Eserciti di riserva e umanità concreta

per Gian Franco Ferraris
Autore originale del testo: Alfredo Morganti

di Alfredo Morganti – 21 giugno 2018

Circola prepotentemente il brano di Marx tratto dal I libro del Capitale sull’esercito industriale di riserva. È usato come una specie di clava teorico-politica nel gran trambusto prodotto dal fenomeno delle emigrazioni. Accresce il trambusto invece di stemperarlo (e si sa che stemperare, quando si tratta di capire, è meglio che fare ulteriore caciara). Circola con il brano l’idea che questi disgraziati ai margini del mondo del lavoro (e spesso del mondo tout court), per il solo fatto di esserlo, siano dannosi e complici del capitale, delle sue brame, delle sue smanie. Sembra quasi che i due tipi (l’occupato e il disoccupato) siano antropologicamente diversi. Ma, così facendo, si confonde una ‘legge’ economica (interpretata peraltro con straordinaria rigidezza) con gli attori che ne recitano lo svolgimento, spesso nemmeno in termini consapevoli. Così che rigettare in mare i neri, o fermarli non appena tentino di salire su un gommone o ributtarli a casa, sarebbe la ‘soluzione finale’ alle manovre padronali, alle sue frenesie di sfruttamento, una risposta intelligente e scaltra nello stesso tempo. Tutta interna alla legge stessa dell’accumulazione, però, quasi prigioniera di essa.
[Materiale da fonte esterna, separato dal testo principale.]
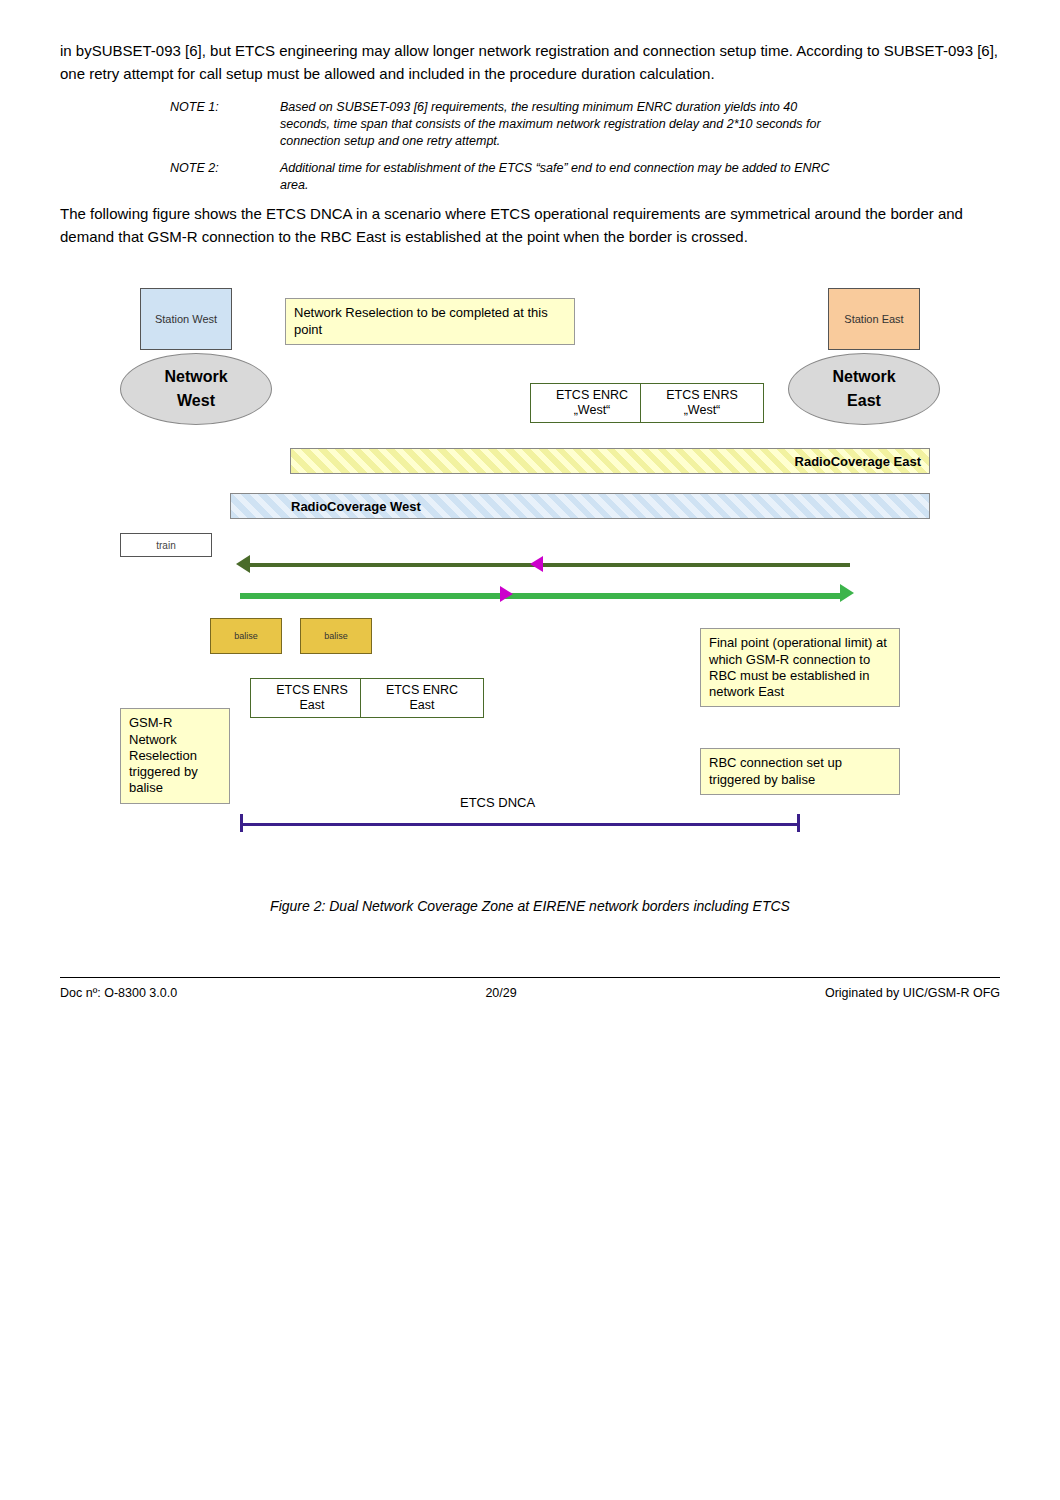in bySUBSET-093 [6], but ETCS engineering may allow longer network registration and connection setup time. According to SUBSET-093 [6], one retry attempt for call setup must be allowed and included in the procedure duration calculation.
NOTE 1:
Based on SUBSET-093 [6] requirements, the resulting minimum ENRC duration yields into 40 seconds, time span that consists of the maximum network registration delay and 2*10 seconds for connection setup and one retry attempt.
NOTE 2:
Additional time for establishment of the ETCS “safe” end to end connection may be added to ENRC area.
The following figure shows the ETCS DNCA in a scenario where ETCS operational requirements are symmetrical around the border and demand that GSM-R connection to the RBC East is established at the point when the border is crossed.
Station West
Station East
Network West
Network East
Network Reselection to be completed at this point
ETCS ENRC
„West“
ETCS ENRS
„West“
RadioCoverage East
RadioCoverage West
train
balise
balise
ETCS ENRS
East
ETCS ENRC
East
Final point (operational limit) at which GSM-R connection to RBC must be established in network East
RBC connection set up triggered by balise
GSM-R Network Reselection triggered by balise
ETCS DNCA
Figure 2: Dual Network Coverage Zone at EIRENE network borders including ETCS
Doc nº: O-8300 3.0.0 20/29 Originated by UIC/GSM-R OFG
Una forma di determinismo economicistico.

Il punto è che un disoccupato non è meno forza-lavoro o meno classe operaia delle cosiddette ‘forze attive’. Non a caso nel passo Marx parla di ‘classe operaia [che] si scinde’, ma che è (e resta integralmente), dico io, classe operaia anche quando è solo situata ai margini del mercato del lavoro e ‘preme’ su di esso. Nello stesso modo, anche la forza-lavoro non è tale solo quando è ‘operante’ e veste la tuta blu in una acciaieria, ma anche quando è immiserita, o preme ai margini, o semplicemente fa la fame perché non è ‘attiva’. Un vecchio (vecchissimo, a questo punto) slogan della CGIL era ‘occupati e disoccupati uniti nella lotta’: ed era la ‘lotta’ a fare la differenza tra la sinistra e la destra, mentre l’unità ne era il motivo conduttore.

Polanyi dice che il lavoro non nasce per essere immesso sul mercato, per divenire merce e vendersi, ma per essere energia attiva a disposizione dell’uomo, grazie al quale quest’ultimo tende a risolvere il proprio rapporto con la natura. L’economia di mercato, invece, enfatizza il carattere di merce, crea la finzione della forza-lavoro come merce, e dunque porta a distinguere la forza-lavoro che incontra una domanda di mercato da quella che non la incontra. Il Capitale, insomma, divide. È nel suo stile di comando. Il movimento operaio dovrebbe, allora, fare l’opposto e attrezzarsi alla bisogna, invece di predicare vento quando soffia già la tempesta. E invece, proprio perché la facoltà di lavorare è energia umana e non merce, essa unifica le donne e gli uomini ancor prima delle divisioni imposte dal mercato del lavoro e dalla finzione indotta dalla mercificazione.

Solo l’ideologia di mercato può, dunque, produrre l’idea secondo cui chi ‘preme’ sia diverso, alternativo, contrapposto a colui che subisce la pressione – l’idea che chi è di ‘riserva’ sia “incompleto” rispetto a chi è forza-lavoro ‘attiva’ a tutti gli effetti. Nella convinzione che prendersela con il disoccupato (non con lui direttamente, ma con la sua esigenza di vendere comunque forza-lavoro sul mercato) sia un modo, in fondo, per scardinare la legge dell’accumulazione (e dello sfruttamento) e gettare sabbia negli ingranaggi del meccanismo di accumulazione. Io credo, invece, che questo modo di interpretare Marx sia davvero del tutto subalterno all’ideologia di mercato. Ne sposa la logica della divisione. Pensa l’unità come un prodromo di sconfitta. Oltre che essere poco attento alla “umanità” di fondo di quella cosa che tutti chiamano forza-lavoro, dimenticando “l’entità fisica, psicologica, morale” (Polanyi) che la eccede. Forza-lavoro che è davvero irriducibile alla mera mercificazione, a meno che non si adotti una ferrea logica di mercato. Umanità concreta, bios, soggettività di donne e uomini che solo le guerre, la fame, gli squilibri economici e le ruberie occidentali spingono disperatamente qui da noi.